During the last class with Shri Mahayogi this year, I received a paper which had a spiritual name on it. For me. It was handed to me during the last shavasana. At the sight of the envelope and the idea of approaching Shri Mahayogi and sitting next to his holiness, my heart was dancing and I was so nervous. I had been dreading nervously that moment. I approached and sat down, bowing. The most beautiful deepest authentic voice came out of his body, saying: “Prapatti, your spiritual name.” At hearing this, my inside was melting. But still, of course, the mind reacted: “For me? Why?! Do I deserve this? I haven’t done anything!” I was joyous and humbled by this offering. Mixed feelings of happiness and sadness came up.
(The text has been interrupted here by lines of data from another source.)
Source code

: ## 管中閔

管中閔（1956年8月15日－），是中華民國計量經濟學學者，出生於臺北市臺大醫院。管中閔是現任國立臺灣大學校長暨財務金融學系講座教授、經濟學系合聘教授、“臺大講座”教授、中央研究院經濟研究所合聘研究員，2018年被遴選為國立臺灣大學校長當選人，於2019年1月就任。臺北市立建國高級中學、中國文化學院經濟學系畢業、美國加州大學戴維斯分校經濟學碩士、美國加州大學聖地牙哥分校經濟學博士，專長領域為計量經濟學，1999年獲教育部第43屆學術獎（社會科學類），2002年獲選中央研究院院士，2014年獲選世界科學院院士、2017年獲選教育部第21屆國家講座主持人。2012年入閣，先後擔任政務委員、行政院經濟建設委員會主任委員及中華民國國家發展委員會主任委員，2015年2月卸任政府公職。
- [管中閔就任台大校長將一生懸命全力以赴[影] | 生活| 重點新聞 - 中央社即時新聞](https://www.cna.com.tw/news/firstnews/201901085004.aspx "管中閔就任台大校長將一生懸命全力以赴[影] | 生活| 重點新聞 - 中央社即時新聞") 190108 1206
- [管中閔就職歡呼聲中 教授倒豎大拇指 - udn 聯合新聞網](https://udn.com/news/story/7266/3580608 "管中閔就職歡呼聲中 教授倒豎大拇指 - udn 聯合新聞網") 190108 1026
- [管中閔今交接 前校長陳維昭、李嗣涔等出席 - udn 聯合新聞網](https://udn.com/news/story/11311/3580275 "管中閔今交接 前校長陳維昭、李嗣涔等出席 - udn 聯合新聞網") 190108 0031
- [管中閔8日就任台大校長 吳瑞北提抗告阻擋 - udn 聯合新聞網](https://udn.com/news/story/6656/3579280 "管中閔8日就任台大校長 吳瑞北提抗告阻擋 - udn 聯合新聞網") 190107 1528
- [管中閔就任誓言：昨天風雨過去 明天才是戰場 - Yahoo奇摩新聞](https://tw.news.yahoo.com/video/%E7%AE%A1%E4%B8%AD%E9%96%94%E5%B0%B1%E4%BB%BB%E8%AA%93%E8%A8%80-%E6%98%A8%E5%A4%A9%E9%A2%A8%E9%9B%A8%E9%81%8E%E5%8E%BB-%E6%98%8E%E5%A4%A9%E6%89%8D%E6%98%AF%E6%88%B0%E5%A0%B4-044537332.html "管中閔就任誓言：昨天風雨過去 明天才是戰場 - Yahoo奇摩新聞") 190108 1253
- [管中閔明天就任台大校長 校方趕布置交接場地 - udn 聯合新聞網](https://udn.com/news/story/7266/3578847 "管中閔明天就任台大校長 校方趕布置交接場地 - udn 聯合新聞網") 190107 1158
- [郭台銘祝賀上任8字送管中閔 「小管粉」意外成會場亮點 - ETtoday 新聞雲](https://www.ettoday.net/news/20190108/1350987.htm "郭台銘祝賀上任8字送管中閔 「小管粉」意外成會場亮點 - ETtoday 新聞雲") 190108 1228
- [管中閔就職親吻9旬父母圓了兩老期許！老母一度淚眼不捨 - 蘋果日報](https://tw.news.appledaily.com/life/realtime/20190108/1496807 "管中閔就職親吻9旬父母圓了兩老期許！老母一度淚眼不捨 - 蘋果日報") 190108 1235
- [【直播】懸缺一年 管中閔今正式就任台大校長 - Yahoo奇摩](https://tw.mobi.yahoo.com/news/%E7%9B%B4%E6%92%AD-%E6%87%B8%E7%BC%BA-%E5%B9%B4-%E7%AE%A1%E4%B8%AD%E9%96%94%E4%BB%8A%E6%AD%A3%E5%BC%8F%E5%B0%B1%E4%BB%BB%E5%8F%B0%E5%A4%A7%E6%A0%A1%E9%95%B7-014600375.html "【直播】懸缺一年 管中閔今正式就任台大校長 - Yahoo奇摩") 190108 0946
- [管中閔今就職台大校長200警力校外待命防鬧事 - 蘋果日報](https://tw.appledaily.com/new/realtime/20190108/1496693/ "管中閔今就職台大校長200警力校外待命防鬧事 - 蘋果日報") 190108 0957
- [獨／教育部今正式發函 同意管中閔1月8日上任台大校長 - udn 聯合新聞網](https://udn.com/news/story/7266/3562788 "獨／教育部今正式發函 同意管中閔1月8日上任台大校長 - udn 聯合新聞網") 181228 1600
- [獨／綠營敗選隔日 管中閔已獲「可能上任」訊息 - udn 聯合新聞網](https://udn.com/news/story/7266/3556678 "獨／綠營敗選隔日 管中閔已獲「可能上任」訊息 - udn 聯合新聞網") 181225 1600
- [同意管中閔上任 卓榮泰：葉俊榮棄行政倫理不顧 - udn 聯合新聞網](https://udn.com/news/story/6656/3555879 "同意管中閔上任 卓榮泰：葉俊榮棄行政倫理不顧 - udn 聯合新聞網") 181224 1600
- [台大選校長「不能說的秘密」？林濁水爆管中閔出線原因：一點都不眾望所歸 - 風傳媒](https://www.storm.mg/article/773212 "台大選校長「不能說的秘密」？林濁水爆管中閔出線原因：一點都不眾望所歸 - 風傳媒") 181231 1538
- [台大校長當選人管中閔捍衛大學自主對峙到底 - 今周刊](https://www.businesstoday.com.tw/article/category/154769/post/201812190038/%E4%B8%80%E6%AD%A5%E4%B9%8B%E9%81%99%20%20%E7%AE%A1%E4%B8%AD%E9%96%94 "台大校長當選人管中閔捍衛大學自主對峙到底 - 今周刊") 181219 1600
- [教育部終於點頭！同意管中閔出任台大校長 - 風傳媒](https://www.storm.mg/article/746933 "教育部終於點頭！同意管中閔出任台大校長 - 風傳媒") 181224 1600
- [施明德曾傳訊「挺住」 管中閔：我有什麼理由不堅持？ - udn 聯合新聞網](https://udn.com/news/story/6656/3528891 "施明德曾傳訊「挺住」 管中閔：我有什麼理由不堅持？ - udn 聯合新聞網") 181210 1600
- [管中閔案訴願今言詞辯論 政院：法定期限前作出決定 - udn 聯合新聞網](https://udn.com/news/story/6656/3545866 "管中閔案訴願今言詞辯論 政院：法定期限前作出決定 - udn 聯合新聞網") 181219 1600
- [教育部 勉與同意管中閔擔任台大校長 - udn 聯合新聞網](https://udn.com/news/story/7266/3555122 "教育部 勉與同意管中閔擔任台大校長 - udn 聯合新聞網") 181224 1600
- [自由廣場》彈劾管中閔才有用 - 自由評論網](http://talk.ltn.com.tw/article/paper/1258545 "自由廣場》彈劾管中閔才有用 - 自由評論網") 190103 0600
Milliseconds filled with many thoughts were lining up like a necklace, one bead after another. But I stood this confused body up and walked to the end of the classroom where Sadhya was waiting to hand me the offering of flowers from our sangha to Shri Mahayogi. I received it and walked towards Shri Mahayogi on trembling and nervous knees. I offered a few words, which were the most simple truthful words I had said in a long, long time to anyone. Although I forgot half of what I had rehearsed to say, I offered the flowers, and in the last minutes of stotram singing, my face was filled with deep tears at the idea of his departure. Various other disciples were tearing up too, and even Shri Mahayogi teared up during the moments he was walking out.

When God visits, how holy life is! How divine existence is! How precious and lucky I am, how lucky we are!!!

My mind and all of our minds must realize the Truth as soon as possible, for there is no more urgent quest in this world. This is a MUST.